The phase 3 SPARTAN study showed that, in men with nonmetastatic CRPC (nmCRPC), apalutamide plus androgen deprivation therapy improved metastasis-free survival and overall survival compared with placebo plus androgen deprivation therapy. In abstract 8 from the 2021 Genitourinary Cancers Symposium, investigators sought to determine whether molecular signatures could distinguish between long-term responders and early progressors in the SPARTAN trial. After performing gene expression signatures on archival samples from 233 primary tumors, Feng and colleagues found that among the genes that predicted a longer-term response were those associated with a more activated immune system. In contrast, early progression on placebo was associated with high-risk disease, hormone nonresponsive tumors, and neuroendocrine-like tumors. These findings are interesting in that they generate hypotheses and spur important questions (eg, should patients with nmCRPC who are predicted to progress early on apalutamide follow an alternative treatment sequence?). Genomic testing with Decipher is not standard in this setting, and I would not suggest that patients should be selected for apalutamide using such testing based solely on this study. However, it is a nice illustration of how the use of a comprehensive genetic panel, along with clinical information, might further guide and individualize treatment.

Abstract 9 reported the final results of the ACIS study, a double-blind, placebo-controlled, phase 3 trial that evaluated the effectiveness of combining apalutamide and abiraterone plus prednisone vs placebo and abiraterone plus prednisone in nearly 1000 men with metastatic CRPC (mCRPC). This study demonstrated a 31% reduction in risk of radiographic progression-free survival with apalutamide and abiraterone plus prednisone, suggesting that targeting the androgen signaling pathway at different points may provide synergistic benefits. There was no significant difference in overall survival, but the data may not have been fully mature. Grade 3 or 4 treatment-emergent adverse events were reported in 63.3% of combination-treated men and in 56.2% of placebo with abiraterone plus prednisone–treated men; clearly, with combination therapy, there is the potential for an increased risk of side effects. For example, more potent androgen suppression might increase the risk for osteoporotic fractures. Additionally, it is unclear whether delaying progression, without producing an overall survival benefit, warrants the expense of combination treatment.
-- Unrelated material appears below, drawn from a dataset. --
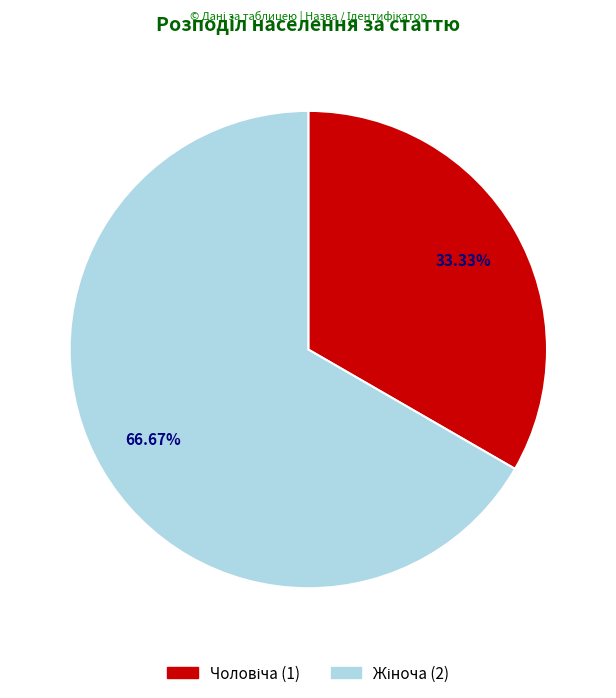

Is the sum of Чоловіча and Жіноча greater than half?

Yes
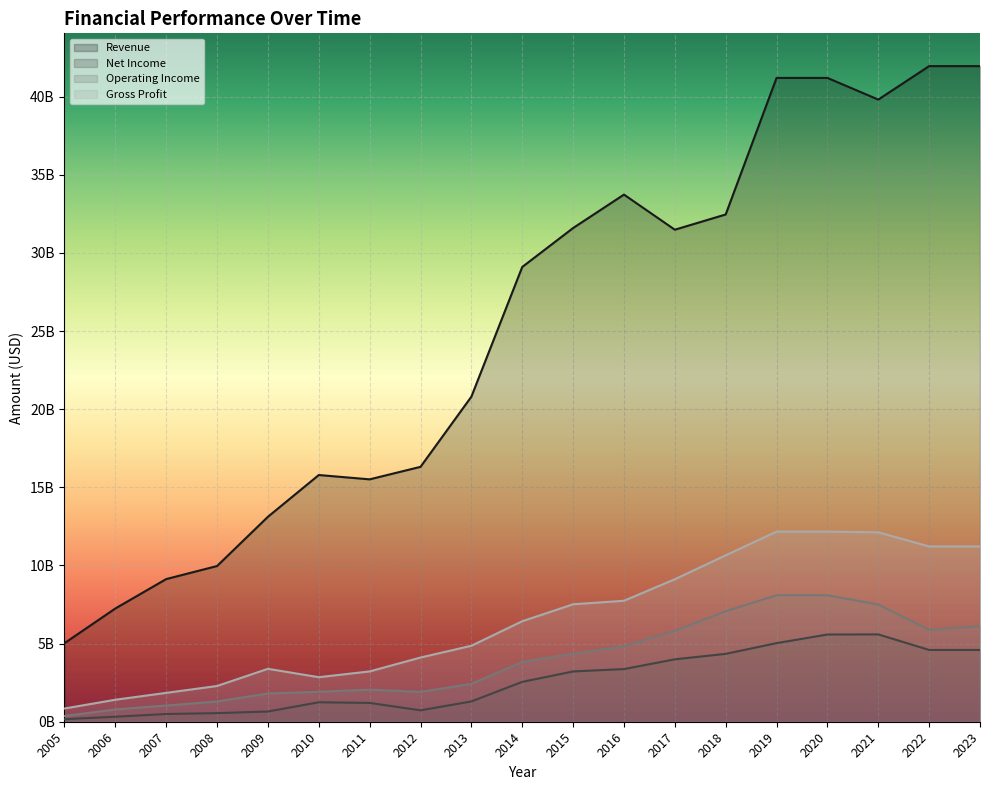

What is the approximate value of Gross Profit at 2022?

11218500000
However, if we could identify patients who are particularly sensitive to these pathways, we may be able to identify those who would benefit from combined therapy. In conclusion, while these findings are intriguing, further data are needed.
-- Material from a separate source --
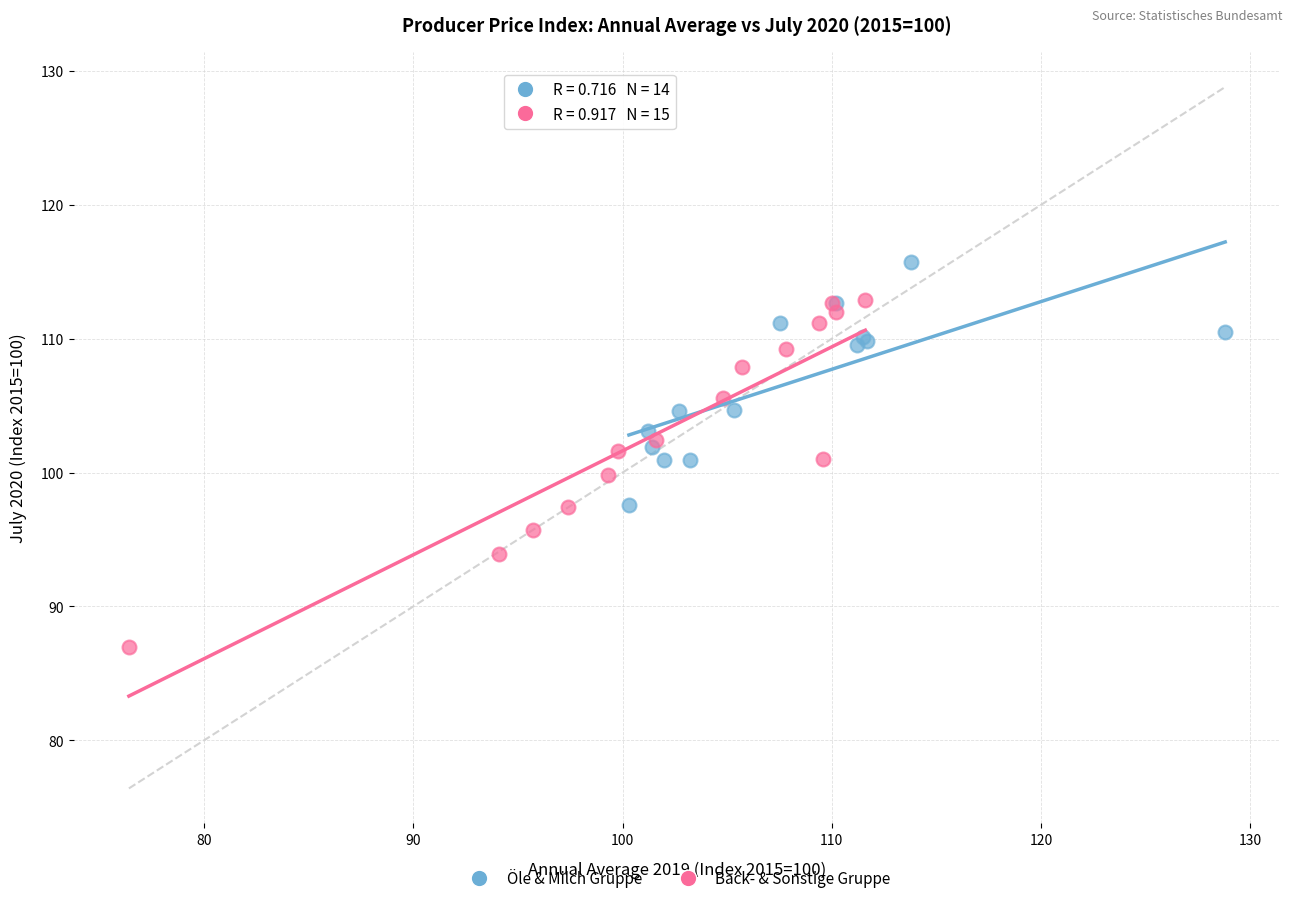

Which series reaches the minimum Y coordinate?

Back- & Sonstige Gruppe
With respect to the sequencing of novel antihormonal therapies, we know that, in the community, there is quite a bit of second line, and perhaps even third line, use of these therapies in patients with mCRPC. In abstract 48, Sartor and colleagues conducted a retrospective analysis of the Flatiron electronic health record database to assess real-world clinical outcomes in patients with mCRPC who received sequential first-line/second-line treatment with abiraterone/enzalutamide or enzalutamide/abiraterone (n=226) and in patients with mCRPC who switched to radium-223 (Ra-223; n=120) after progression on first-line novel antihormonal therapy (NAH). The authors found a similar median overall survival (10.8 months for Ra-223 and 11.2 months for second-line NAH) and median treatment duration (5.6 months for Ra-223 and 4.7 months for second-line NAH) between both groups. The main takeaway was that NAH and Ra-223 had similar responses in the second-line setting. Still, as patients continue to progress on the limited number of active treatments available for mCRPC, especially in the third- and fourth-line settings, I encourage participation in clinical trials and limit the use of serial NAHs in mCRPC.